(Stored items)
========

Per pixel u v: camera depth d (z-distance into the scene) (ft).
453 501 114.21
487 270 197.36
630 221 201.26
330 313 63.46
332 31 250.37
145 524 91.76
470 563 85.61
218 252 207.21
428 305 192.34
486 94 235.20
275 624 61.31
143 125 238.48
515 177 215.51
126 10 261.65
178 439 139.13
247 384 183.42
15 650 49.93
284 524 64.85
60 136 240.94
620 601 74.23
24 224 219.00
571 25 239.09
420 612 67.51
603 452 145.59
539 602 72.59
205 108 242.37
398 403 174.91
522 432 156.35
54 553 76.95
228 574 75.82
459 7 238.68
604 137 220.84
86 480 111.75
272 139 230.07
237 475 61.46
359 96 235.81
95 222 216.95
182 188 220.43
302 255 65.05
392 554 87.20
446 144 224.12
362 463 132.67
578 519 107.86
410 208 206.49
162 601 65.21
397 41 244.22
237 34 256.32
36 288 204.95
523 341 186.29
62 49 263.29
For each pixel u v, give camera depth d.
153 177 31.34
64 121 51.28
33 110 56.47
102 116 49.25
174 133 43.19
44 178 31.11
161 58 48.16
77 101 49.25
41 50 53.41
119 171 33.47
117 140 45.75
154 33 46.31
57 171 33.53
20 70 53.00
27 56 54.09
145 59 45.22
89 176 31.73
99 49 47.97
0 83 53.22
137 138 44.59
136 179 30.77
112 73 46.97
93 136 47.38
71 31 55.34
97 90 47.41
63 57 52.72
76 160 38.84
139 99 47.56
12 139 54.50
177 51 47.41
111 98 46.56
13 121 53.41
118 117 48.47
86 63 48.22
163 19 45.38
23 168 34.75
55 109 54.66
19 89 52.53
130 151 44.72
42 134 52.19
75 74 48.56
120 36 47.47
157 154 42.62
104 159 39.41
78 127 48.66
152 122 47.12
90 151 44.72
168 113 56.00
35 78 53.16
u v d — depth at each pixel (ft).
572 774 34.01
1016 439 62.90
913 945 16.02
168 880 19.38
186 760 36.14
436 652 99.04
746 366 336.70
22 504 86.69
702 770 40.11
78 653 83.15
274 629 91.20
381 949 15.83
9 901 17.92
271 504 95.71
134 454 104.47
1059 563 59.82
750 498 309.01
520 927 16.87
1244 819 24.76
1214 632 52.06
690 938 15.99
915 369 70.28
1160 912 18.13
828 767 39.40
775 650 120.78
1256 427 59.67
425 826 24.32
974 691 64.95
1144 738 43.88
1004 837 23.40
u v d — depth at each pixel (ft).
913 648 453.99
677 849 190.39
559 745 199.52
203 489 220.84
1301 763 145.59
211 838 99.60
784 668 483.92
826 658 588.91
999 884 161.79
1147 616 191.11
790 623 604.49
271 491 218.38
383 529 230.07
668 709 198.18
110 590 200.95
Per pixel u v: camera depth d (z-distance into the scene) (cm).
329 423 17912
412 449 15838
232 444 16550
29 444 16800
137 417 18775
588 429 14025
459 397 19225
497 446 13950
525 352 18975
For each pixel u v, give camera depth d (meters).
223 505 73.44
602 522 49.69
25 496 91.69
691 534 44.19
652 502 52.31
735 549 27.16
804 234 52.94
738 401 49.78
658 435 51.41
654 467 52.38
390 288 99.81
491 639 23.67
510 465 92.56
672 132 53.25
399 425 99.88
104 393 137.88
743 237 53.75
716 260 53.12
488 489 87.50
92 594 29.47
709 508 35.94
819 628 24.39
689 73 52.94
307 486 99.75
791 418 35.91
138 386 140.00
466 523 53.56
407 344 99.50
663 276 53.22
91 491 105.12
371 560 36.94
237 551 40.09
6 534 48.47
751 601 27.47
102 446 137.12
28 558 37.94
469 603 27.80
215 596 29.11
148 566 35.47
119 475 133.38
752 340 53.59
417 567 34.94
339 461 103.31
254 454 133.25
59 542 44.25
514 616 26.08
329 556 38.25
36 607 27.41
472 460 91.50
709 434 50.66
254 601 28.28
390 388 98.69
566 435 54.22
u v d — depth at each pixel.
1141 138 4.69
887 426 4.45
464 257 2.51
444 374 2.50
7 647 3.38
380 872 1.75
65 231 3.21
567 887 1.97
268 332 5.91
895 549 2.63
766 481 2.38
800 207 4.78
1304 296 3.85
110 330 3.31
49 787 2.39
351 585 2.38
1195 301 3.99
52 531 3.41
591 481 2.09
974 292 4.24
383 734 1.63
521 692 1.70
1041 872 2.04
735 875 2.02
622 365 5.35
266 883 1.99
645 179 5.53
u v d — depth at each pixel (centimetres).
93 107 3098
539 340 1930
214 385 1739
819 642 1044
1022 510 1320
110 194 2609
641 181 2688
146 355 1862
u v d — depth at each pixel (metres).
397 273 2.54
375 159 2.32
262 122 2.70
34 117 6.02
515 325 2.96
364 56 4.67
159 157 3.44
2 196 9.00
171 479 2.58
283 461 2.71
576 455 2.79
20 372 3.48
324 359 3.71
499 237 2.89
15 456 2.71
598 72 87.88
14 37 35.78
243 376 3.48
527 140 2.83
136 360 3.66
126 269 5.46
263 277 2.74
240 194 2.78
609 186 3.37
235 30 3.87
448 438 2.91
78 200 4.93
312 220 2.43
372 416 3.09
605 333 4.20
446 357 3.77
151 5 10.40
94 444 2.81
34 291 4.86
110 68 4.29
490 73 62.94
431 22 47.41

========

= WHAT IS BEING ASKED =
Write out every entry exactly as given.

= REPLY =
Per pixel u v: camera depth d (z-distance into the scene) (ft).
453 501 114.21
487 270 197.36
630 221 201.26
330 313 63.46
332 31 250.37
145 524 91.76
470 563 85.61
218 252 207.21
428 305 192.34
486 94 235.20
275 624 61.31
143 125 238.48
515 177 215.51
126 10 261.65
178 439 139.13
247 384 183.42
15 650 49.93
284 524 64.85
60 136 240.94
620 601 74.23
24 224 219.00
571 25 239.09
420 612 67.51
603 452 145.59
539 602 72.59
205 108 242.37
398 403 174.91
522 432 156.35
54 553 76.95
228 574 75.82
459 7 238.68
604 137 220.84
86 480 111.75
272 139 230.07
237 475 61.46
359 96 235.81
95 222 216.95
182 188 220.43
302 255 65.05
392 554 87.20
446 144 224.12
362 463 132.67
578 519 107.86
410 208 206.49
162 601 65.21
397 41 244.22
237 34 256.32
36 288 204.95
523 341 186.29
62 49 263.29
For each pixel u v, give camera depth d.
153 177 31.34
64 121 51.28
33 110 56.47
102 116 49.25
174 133 43.19
44 178 31.11
161 58 48.16
77 101 49.25
41 50 53.41
119 171 33.47
117 140 45.75
154 33 46.31
57 171 33.53
20 70 53.00
27 56 54.09
145 59 45.22
89 176 31.73
99 49 47.97
0 83 53.22
137 138 44.59
136 179 30.77
112 73 46.97
93 136 47.38
71 31 55.34
97 90 47.41
63 57 52.72
76 160 38.84
139 99 47.56
12 139 54.50
177 51 47.41
111 98 46.56
13 121 53.41
118 117 48.47
86 63 48.22
163 19 45.38
23 168 34.75
55 109 54.66
19 89 52.53
130 151 44.72
42 134 52.19
75 74 48.56
120 36 47.47
157 154 42.62
104 159 39.41
78 127 48.66
152 122 47.12
90 151 44.72
168 113 56.00
35 78 53.16
u v d — depth at each pixel (ft).
572 774 34.01
1016 439 62.90
913 945 16.02
168 880 19.38
186 760 36.14
436 652 99.04
746 366 336.70
22 504 86.69
702 770 40.11
78 653 83.15
274 629 91.20
381 949 15.83
9 901 17.92
271 504 95.71
134 454 104.47
1059 563 59.82
750 498 309.01
520 927 16.87
1244 819 24.76
1214 632 52.06
690 938 15.99
915 369 70.28
1160 912 18.13
828 767 39.40
775 650 120.78
1256 427 59.67
425 826 24.32
974 691 64.95
1144 738 43.88
1004 837 23.40
u v d — depth at each pixel (ft).
913 648 453.99
677 849 190.39
559 745 199.52
203 489 220.84
1301 763 145.59
211 838 99.60
784 668 483.92
826 658 588.91
999 884 161.79
1147 616 191.11
790 623 604.49
271 491 218.38
383 529 230.07
668 709 198.18
110 590 200.95
Per pixel u v: camera depth d (z-distance into the scene) (cm).
329 423 17912
412 449 15838
232 444 16550
29 444 16800
137 417 18775
588 429 14025
459 397 19225
497 446 13950
525 352 18975
For each pixel u v, give camera depth d (meters).
223 505 73.44
602 522 49.69
25 496 91.69
691 534 44.19
652 502 52.31
735 549 27.16
804 234 52.94
738 401 49.78
658 435 51.41
654 467 52.38
390 288 99.81
491 639 23.67
510 465 92.56
672 132 53.25
399 425 99.88
104 393 137.88
743 237 53.75
716 260 53.12
488 489 87.50
92 594 29.47
709 508 35.94
819 628 24.39
689 73 52.94
307 486 99.75
791 418 35.91
138 386 140.00
466 523 53.56
407 344 99.50
663 276 53.22
91 491 105.12
371 560 36.94
237 551 40.09
6 534 48.47
751 601 27.47
102 446 137.12
28 558 37.94
469 603 27.80
215 596 29.11
148 566 35.47
119 475 133.38
752 340 53.59
417 567 34.94
339 461 103.31
254 454 133.25
59 542 44.25
514 616 26.08
329 556 38.25
36 607 27.41
472 460 91.50
709 434 50.66
254 601 28.28
390 388 98.69
566 435 54.22
u v d — depth at each pixel.
1141 138 4.69
887 426 4.45
464 257 2.51
444 374 2.50
7 647 3.38
380 872 1.75
65 231 3.21
567 887 1.97
268 332 5.91
895 549 2.63
766 481 2.38
800 207 4.78
1304 296 3.85
110 330 3.31
49 787 2.39
351 585 2.38
1195 301 3.99
52 531 3.41
591 481 2.09
974 292 4.24
383 734 1.63
521 692 1.70
1041 872 2.04
735 875 2.02
622 365 5.35
266 883 1.99
645 179 5.53
u v d — depth at each pixel (centimetres).
93 107 3098
539 340 1930
214 385 1739
819 642 1044
1022 510 1320
110 194 2609
641 181 2688
146 355 1862
u v d — depth at each pixel (metres).
397 273 2.54
375 159 2.32
262 122 2.70
34 117 6.02
515 325 2.96
364 56 4.67
159 157 3.44
2 196 9.00
171 479 2.58
283 461 2.71
576 455 2.79
20 372 3.48
324 359 3.71
499 237 2.89
15 456 2.71
598 72 87.88
14 37 35.78
243 376 3.48
527 140 2.83
136 360 3.66
126 269 5.46
263 277 2.74
240 194 2.78
609 186 3.37
235 30 3.87
448 438 2.91
78 200 4.93
312 220 2.43
372 416 3.09
605 333 4.20
446 357 3.77
151 5 10.40
94 444 2.81
34 291 4.86
110 68 4.29
490 73 62.94
431 22 47.41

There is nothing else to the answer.